## Task instructions
Set down, word for word, the stretch of the turbulent duct flow text below from "We study the" through "and coherent structures.".

We study the flow phenomenon of minimal turbulent flow (\(\hbox {Re}_\tau\) = 100), marginal turbulent flow (\(\hbox {Re}_\tau\) = 160) and fully turbulent flow (\(\hbox {Re}_\tau\) = 300). Figure 4 presents the mean secondary flows with stream-wise velocity isolines. The eight-vortex secondary flow location and distortion of the stream-wise isolines are \(\hbox {Re}_\tau\) dependent. As observed by Pinelli et al. [9], for lower \(\hbox {Re}_\tau\) the secondary flow vortices are closer to wall bisector. At higher \(\hbox {Re}_\tau\) these vortices move toward the corner bisector. However, the organized motion and the dynamics of coherent structure in the three flow regimes have not been studied before. In the following subsection, the results of the three flow regimes are presented and discussed on the turbulent intensities, streak eductions, bursting events and coherent structures.

Fig. 4

Eight-vortex mean secondary flow and stream-wise flow contours, a \(\hbox {Re}_\tau\) =100, b \(\hbox {Re}_\tau\) =160, c \(\hbox {Re}_\tau\) =300

4.1 Turbulence intensities

The wall-normal and stream-wise turbulence intensities along the wall bisector (\(z=0.5\)) are shown in Fig. 5. With increase in Reynolds number, the peak of stream-wise turbulent intensity (\(u_{\mathrm{rms}}\)) moves toward the wall. The stream-wise turbulence intensity fluctuations are lower near the wall for minimal/marginal turbulence as compared to fully turbulent flow. While the intensity is slightly higher for marginal turbulence toward the duct center. The wall-normal turbulence intensity (\(w_{\mathrm{rms}}\)) near the wall for \(\hbox {Re}_\tau\) = 160 shows less value as compared to \(\hbox {Re}_\tau\) = 300. At \(\hbox {Re}_\tau\) = 100, the wall-normal turbulence intensity has a slow rate of increase across the duct center and no distinct maxima is depicted. This monotonic behavior of wall-normal turbulence intensity at \(\hbox {Re}_\tau\) = 100 is elucidated farther in a discussion of secondary normal stress (\(\overline{w'w'}\)).

Fig. 5

Turbulence intensities, a \(u_\mathrm{rms}\), b \(w_\mathrm{rms}\) along the wall bisector normalized by the local friction velocity

Fig. 6

The Reynolds stress terms \(\overline{u'u'}\), \(\overline{v'v'}\), \(\overline{w'w'}\), \(\overline{u'v'}\), \(\overline{u'w'}\) and \(\overline{v'w'}\) (From left to right) at \(\hbox {Re}_\tau\) = 100, 160 and 300 (From top to bottom). (dark and light contours shows the maximum and minimum value, respectively)

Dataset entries
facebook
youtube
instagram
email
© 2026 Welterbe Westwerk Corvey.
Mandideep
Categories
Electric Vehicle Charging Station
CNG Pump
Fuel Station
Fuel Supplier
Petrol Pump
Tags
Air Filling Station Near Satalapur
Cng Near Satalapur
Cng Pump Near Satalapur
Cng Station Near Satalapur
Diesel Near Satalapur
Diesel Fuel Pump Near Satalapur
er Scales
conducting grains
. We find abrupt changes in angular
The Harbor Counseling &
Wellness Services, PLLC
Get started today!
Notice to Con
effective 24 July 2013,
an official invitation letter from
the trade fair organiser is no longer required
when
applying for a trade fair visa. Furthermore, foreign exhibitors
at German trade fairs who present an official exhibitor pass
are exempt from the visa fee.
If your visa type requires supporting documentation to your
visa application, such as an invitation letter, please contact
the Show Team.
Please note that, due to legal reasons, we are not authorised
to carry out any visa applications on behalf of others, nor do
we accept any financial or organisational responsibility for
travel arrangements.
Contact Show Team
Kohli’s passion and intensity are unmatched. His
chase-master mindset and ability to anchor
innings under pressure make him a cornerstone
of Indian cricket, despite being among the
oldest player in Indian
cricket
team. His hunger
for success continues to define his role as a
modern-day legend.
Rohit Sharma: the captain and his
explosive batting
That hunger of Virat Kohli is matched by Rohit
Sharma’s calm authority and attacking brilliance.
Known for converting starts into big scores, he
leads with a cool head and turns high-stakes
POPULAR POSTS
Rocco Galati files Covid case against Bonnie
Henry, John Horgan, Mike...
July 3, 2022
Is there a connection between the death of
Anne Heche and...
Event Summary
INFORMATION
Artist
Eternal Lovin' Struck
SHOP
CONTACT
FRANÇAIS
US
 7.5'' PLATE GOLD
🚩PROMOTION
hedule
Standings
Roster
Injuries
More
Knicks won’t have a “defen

## Answer to this exercise
We study the flow phenomenon of minimal turbulent flow (\(\hbox {Re}_\tau\) = 100), marginal turbulent flow (\(\hbox {Re}_\tau\) = 160) and fully turbulent flow (\(\hbox {Re}_\tau\) = 300). Figure 4 presents the mean secondary flows with stream-wise velocity isolines. The eight-vortex secondary flow location and distortion of the stream-wise isolines are \(\hbox {Re}_\tau\) dependent. As observed by Pinelli et al. [9], for lower \(\hbox {Re}_\tau\) the secondary flow vortices are closer to wall bisector. At higher \(\hbox {Re}_\tau\) these vortices move toward the corner bisector. However, the organized motion and the dynamics of coherent structure in the three flow regimes have not been studied before. In the following subsection, the results of the three flow regimes are presented and discussed on the turbulent intensities, streak eductions, bursting events and coherent structures.